**Исходный текст**:
<<<<
Табит со своими людьми укрепился в соседнем городке, где к нему присоединился Тархун и люди из Кеша, Насаф и Бухары, поддерживавшие его с тех пор, как он явился в Тирмид. Возник открытый конфликт между арабами и местными жителями. Теперь, когда столкновение стало неизбежным, Муса стремился покончить с ним как можно скорее и повел свое войско на Табита. Но скоро они попали в окружение и оказались в очень тяжелых условиях. И опять, там, где не помогала сила, прибегли к предательству. Один из людей Мусы, Йазид, решил, что лучше быть убитым, чем умирать от голода, и явился к Табиту под видом перебежчика. На его несчастье, его двоюродный брат Зухайр был приближенным советником Табита и слишком хорошо знал своего родственника: в Трансоксании политика разделила не только племена, но и семьи. Зухайр предупредил Табита против Йазида. Йазид, в свою очередь, сказал, что уже достаточно настрадался, когда Омейяды вынудили его покинуть Ирак и отправиться в Хорасан вместе с семьей, и что Зухайр чернит его из зависти. Поэтому ему позволили остаться, но взяли заложниками двух его малолетних сыновей. Йазид затаился и ждал случая. Настал день, когда из Мерва пришло известие, что умер сын одного из арабских сторонников Табита, и тот с маленьким эскортом отправился к нему выразить свое соболезнование. Возвращался он уже в темноте, и когда Табит оказался в стороне от охраны, Йазид, воспользовавшись случаем, нанес ему тяжелый удар мечом по голове. Тот после этого еще прожил пару недель. Йазид с двумя сообщниками скрылся, но его несчастные дети остались расплачиваться за преступление отца. Зухайр привел их к Тархуну, который, по-видимому, после смерти Табита принял командование. Одного казнили сразу, голову и тело сбросили в реку. Другой мальчик, когда палач замахнулся, повернулся в сторону, и удар пришелся в грудь. Тяжело раненного, его тоже бросили в реку, где он утонул.
>>>>
**Предоставленные данные**:
<<<<
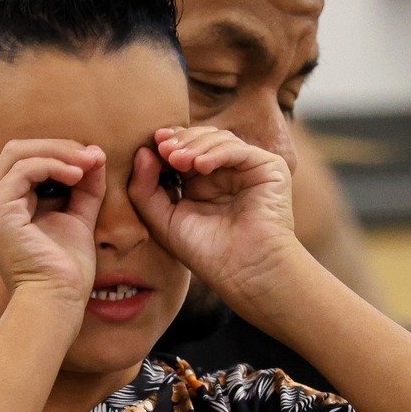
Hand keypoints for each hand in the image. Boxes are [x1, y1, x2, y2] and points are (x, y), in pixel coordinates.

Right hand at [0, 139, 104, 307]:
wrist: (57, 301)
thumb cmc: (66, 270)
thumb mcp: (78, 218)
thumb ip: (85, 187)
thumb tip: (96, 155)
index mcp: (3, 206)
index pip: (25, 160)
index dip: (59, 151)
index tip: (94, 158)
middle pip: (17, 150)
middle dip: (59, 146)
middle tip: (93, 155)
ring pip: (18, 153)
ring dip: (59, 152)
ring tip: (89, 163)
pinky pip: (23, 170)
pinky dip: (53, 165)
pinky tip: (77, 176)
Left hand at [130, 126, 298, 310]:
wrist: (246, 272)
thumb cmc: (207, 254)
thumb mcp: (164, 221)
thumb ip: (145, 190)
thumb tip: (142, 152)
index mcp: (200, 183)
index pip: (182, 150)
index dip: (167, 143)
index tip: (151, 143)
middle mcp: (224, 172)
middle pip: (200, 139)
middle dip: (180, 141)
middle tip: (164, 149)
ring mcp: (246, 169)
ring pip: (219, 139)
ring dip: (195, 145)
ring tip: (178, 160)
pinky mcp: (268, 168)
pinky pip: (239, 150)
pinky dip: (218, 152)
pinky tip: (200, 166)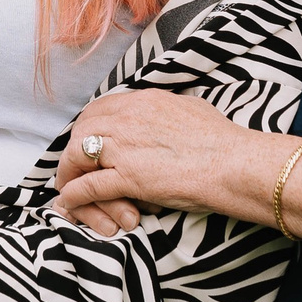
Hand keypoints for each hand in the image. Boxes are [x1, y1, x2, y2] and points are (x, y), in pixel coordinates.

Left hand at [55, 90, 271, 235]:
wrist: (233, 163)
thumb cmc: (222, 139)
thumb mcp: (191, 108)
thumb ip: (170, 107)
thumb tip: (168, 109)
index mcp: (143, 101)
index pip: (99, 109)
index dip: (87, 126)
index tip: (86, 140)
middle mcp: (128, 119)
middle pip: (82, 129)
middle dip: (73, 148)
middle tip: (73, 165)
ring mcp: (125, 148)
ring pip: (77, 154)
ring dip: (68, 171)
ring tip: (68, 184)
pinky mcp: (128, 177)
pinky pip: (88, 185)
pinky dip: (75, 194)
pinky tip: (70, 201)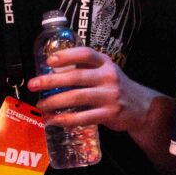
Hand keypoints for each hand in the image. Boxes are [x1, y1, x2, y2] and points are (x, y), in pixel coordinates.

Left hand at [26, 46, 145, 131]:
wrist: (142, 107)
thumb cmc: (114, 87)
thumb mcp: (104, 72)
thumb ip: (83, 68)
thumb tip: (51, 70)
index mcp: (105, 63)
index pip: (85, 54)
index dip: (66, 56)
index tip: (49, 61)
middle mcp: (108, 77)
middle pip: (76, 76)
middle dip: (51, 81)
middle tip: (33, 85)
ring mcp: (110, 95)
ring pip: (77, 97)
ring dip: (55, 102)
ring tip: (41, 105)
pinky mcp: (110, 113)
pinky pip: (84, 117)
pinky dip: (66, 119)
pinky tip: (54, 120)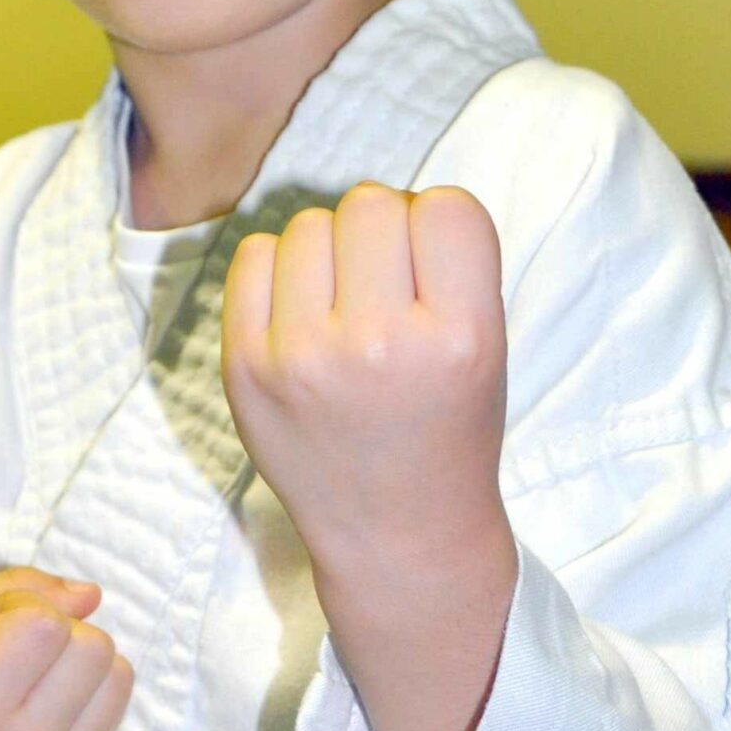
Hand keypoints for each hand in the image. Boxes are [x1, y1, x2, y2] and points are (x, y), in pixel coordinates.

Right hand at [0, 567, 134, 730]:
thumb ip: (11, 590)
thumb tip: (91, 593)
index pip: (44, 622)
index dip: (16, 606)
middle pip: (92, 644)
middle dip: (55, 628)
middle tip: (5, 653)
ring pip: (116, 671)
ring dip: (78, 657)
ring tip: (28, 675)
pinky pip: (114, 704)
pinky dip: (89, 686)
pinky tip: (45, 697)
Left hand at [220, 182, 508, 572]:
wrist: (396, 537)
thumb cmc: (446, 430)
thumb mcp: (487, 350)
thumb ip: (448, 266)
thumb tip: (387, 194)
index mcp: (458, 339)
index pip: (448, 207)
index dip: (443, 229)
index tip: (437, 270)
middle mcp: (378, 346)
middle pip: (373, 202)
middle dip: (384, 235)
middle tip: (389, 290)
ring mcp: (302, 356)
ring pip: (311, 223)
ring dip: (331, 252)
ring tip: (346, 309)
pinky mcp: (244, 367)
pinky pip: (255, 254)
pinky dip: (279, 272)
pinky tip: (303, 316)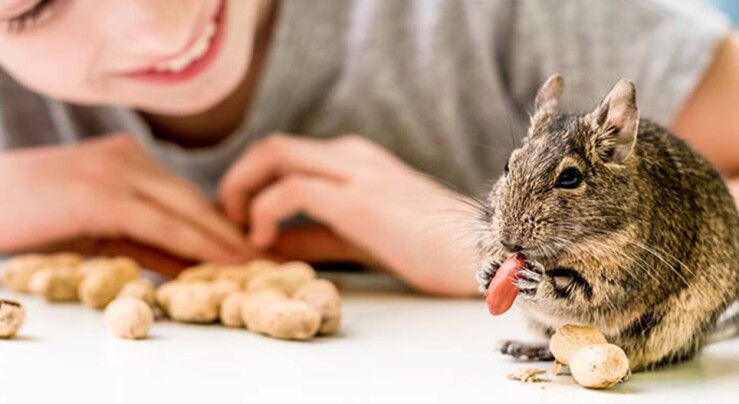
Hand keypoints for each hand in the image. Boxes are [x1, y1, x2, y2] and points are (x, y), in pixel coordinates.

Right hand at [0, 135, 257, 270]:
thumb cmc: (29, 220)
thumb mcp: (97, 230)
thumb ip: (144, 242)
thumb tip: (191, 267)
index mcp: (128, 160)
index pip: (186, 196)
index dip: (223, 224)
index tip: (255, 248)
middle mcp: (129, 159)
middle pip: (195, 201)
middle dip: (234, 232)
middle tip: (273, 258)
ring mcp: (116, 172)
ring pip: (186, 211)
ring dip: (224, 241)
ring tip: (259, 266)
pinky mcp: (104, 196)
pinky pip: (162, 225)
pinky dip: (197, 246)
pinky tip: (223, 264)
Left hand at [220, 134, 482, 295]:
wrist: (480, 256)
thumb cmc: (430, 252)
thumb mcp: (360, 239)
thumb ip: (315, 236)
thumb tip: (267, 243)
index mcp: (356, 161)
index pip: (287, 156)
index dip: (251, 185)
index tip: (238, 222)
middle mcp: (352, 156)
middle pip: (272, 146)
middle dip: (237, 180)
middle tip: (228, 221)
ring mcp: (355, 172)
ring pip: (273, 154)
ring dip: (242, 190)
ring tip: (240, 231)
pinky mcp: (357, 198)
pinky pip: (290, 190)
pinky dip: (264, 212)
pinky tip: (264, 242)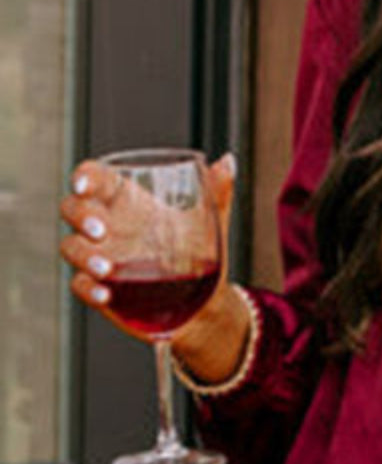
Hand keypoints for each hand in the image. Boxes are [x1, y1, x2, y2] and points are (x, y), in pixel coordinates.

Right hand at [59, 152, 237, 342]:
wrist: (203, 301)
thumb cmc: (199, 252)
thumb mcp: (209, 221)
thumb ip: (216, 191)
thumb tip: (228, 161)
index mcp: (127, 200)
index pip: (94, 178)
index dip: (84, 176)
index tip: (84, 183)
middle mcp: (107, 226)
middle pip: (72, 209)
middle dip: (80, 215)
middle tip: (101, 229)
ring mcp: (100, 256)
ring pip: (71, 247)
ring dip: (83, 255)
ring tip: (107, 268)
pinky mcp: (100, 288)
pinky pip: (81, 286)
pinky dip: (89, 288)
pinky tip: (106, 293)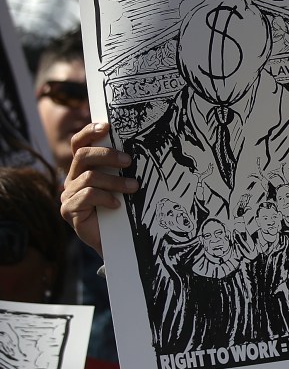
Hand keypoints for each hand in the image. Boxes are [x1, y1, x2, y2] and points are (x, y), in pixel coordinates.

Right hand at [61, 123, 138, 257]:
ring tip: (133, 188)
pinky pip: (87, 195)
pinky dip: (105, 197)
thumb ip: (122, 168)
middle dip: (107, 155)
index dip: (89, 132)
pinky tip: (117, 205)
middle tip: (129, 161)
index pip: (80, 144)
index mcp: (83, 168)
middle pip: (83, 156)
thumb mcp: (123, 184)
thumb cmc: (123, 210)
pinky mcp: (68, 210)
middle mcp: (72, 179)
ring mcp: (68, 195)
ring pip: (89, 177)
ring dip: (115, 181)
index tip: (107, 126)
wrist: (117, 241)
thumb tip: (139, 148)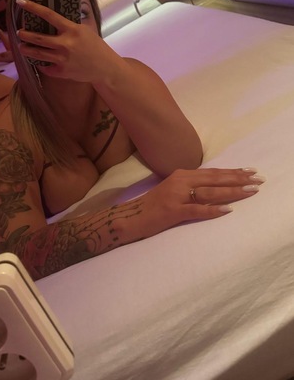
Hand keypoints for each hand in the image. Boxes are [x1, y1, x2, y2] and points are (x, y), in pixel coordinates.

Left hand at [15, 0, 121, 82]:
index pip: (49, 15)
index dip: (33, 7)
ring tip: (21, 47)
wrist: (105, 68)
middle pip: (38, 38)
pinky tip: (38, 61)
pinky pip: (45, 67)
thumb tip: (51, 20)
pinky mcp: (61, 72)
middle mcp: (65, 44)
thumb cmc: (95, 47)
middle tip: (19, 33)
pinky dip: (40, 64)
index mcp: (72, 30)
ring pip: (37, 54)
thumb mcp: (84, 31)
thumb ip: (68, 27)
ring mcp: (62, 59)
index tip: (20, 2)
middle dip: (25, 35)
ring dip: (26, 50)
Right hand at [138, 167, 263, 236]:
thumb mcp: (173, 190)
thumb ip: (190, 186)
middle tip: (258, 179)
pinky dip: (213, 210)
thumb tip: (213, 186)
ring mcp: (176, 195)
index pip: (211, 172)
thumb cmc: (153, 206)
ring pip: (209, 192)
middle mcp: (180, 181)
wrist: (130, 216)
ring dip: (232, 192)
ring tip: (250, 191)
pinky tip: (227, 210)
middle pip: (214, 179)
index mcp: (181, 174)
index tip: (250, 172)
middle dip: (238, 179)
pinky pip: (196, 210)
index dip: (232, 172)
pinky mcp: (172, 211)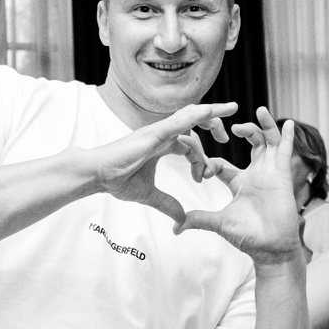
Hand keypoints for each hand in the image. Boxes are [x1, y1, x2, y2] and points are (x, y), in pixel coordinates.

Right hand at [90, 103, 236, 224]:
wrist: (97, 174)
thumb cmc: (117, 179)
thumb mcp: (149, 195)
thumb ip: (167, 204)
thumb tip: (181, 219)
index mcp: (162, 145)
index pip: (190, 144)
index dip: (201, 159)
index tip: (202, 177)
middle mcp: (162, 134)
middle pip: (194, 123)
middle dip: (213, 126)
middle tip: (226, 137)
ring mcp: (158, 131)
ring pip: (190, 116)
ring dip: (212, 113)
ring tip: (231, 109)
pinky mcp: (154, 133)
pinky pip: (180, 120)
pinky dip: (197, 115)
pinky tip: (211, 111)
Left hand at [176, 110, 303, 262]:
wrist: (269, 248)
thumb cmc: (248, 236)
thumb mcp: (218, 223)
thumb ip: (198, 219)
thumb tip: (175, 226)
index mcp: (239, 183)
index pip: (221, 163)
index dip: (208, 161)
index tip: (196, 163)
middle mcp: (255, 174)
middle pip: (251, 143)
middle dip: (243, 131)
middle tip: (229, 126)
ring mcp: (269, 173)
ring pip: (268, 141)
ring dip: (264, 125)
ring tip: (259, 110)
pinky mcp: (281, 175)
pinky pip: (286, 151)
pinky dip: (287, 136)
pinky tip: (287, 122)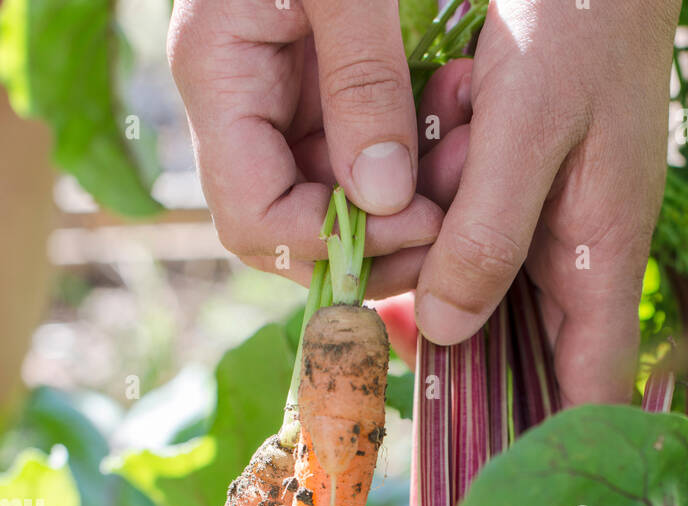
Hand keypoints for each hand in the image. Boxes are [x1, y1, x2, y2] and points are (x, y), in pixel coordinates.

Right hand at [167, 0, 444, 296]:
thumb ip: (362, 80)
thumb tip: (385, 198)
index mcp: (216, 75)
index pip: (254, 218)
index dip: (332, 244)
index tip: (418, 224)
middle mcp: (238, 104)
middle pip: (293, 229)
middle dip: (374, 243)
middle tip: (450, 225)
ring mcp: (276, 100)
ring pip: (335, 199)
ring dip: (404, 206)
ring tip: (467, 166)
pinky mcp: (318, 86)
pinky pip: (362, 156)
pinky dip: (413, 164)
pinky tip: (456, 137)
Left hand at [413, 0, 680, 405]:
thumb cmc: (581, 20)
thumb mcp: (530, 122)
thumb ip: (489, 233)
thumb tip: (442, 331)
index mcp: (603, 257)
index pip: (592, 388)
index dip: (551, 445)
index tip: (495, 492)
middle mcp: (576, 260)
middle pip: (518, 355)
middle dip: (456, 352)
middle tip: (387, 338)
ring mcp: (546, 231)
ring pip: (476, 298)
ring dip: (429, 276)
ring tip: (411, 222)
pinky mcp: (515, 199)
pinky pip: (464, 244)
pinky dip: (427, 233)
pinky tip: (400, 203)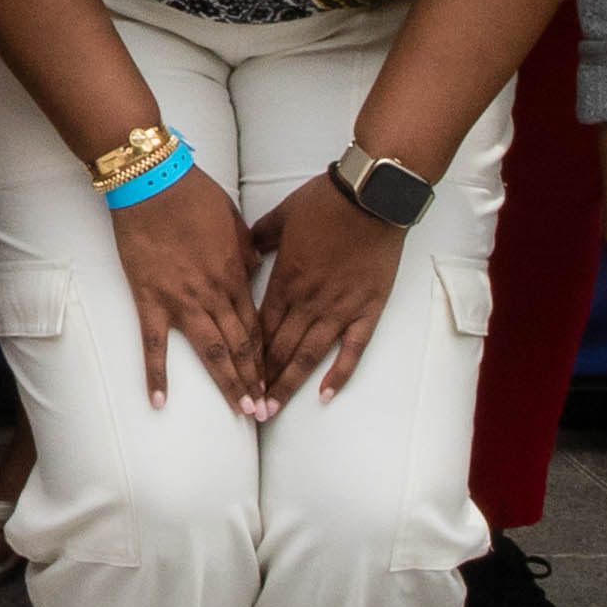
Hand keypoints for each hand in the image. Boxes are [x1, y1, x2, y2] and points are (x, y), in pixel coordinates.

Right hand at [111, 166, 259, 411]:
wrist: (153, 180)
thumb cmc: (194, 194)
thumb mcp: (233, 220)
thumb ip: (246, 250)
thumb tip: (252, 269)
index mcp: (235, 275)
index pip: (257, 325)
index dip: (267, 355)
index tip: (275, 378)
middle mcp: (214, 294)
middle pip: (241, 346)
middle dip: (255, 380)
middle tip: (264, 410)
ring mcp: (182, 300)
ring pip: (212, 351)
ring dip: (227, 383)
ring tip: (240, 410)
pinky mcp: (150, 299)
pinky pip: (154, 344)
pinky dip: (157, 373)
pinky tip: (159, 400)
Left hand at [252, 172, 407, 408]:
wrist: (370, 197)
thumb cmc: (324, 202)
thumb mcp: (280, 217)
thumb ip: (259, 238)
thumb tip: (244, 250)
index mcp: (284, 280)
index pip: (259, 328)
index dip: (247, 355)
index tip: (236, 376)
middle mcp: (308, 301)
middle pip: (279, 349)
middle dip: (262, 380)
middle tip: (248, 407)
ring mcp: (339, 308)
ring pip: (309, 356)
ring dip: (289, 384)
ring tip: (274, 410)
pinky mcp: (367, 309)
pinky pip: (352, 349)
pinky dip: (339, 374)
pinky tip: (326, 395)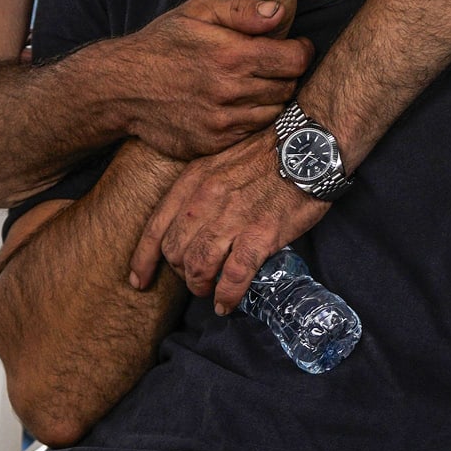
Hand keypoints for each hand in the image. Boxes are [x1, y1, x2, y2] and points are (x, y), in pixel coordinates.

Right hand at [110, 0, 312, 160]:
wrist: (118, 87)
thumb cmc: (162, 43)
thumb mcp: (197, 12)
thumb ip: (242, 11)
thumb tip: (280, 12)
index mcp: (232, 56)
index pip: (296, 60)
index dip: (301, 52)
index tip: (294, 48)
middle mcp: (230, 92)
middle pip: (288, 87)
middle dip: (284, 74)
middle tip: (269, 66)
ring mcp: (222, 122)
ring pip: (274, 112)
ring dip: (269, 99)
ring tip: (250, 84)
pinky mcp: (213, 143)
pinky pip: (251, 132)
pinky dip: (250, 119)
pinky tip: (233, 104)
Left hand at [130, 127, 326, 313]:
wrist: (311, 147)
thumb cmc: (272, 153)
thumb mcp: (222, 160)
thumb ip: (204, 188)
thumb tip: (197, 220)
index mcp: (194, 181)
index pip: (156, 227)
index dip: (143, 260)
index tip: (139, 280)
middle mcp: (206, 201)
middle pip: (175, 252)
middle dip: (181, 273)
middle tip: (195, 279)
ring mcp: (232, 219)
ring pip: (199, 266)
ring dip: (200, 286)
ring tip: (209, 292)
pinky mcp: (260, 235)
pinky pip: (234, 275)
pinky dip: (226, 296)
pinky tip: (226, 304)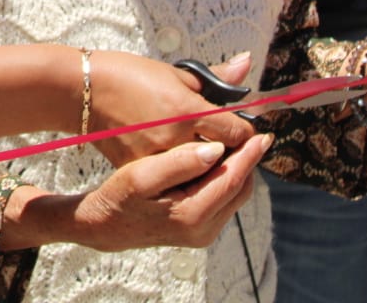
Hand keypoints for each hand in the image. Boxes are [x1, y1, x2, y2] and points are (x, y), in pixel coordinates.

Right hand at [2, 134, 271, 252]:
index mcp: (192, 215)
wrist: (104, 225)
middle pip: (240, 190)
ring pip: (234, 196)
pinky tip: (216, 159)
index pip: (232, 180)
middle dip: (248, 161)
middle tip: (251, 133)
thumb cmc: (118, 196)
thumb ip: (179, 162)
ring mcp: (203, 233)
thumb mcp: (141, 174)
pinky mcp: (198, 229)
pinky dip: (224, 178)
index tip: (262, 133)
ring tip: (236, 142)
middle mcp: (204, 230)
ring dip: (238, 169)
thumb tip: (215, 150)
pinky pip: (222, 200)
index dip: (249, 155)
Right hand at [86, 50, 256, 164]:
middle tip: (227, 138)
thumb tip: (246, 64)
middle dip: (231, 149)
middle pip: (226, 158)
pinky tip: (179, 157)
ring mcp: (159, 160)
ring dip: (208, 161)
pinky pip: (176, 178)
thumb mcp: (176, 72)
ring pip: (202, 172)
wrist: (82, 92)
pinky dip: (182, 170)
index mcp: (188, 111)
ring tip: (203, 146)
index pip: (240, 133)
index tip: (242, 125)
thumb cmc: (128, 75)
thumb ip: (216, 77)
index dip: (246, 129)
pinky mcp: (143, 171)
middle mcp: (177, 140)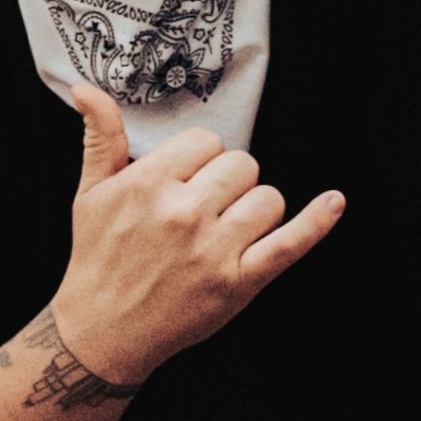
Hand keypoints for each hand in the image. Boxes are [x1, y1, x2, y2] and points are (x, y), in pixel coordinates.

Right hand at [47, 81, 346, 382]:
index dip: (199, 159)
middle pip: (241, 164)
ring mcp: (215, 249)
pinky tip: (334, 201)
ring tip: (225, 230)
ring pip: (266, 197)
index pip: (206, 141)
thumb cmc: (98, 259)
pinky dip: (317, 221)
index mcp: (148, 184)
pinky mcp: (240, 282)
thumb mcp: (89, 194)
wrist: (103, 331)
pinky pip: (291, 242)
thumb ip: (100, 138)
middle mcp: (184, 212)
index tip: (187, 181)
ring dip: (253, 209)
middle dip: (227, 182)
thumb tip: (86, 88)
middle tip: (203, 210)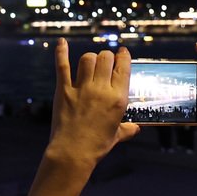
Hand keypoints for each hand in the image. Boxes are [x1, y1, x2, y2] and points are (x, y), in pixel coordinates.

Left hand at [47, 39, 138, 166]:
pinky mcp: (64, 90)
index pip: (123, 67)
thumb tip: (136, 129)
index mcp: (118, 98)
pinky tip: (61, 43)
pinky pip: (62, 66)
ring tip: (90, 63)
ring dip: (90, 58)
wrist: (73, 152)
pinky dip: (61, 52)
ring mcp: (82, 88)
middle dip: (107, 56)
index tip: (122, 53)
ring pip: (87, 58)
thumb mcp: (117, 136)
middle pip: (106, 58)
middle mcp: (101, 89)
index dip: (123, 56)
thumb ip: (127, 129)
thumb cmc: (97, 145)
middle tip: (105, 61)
>>>>
Назовите всех отдельных людей, которые упомянуты в исходном тексте по личному имени. Эти строки взяты из иного источника, не связанного с текстом.

**Результат выполнения**: Табит, Тархун, Муса, Йазид, Зухайр.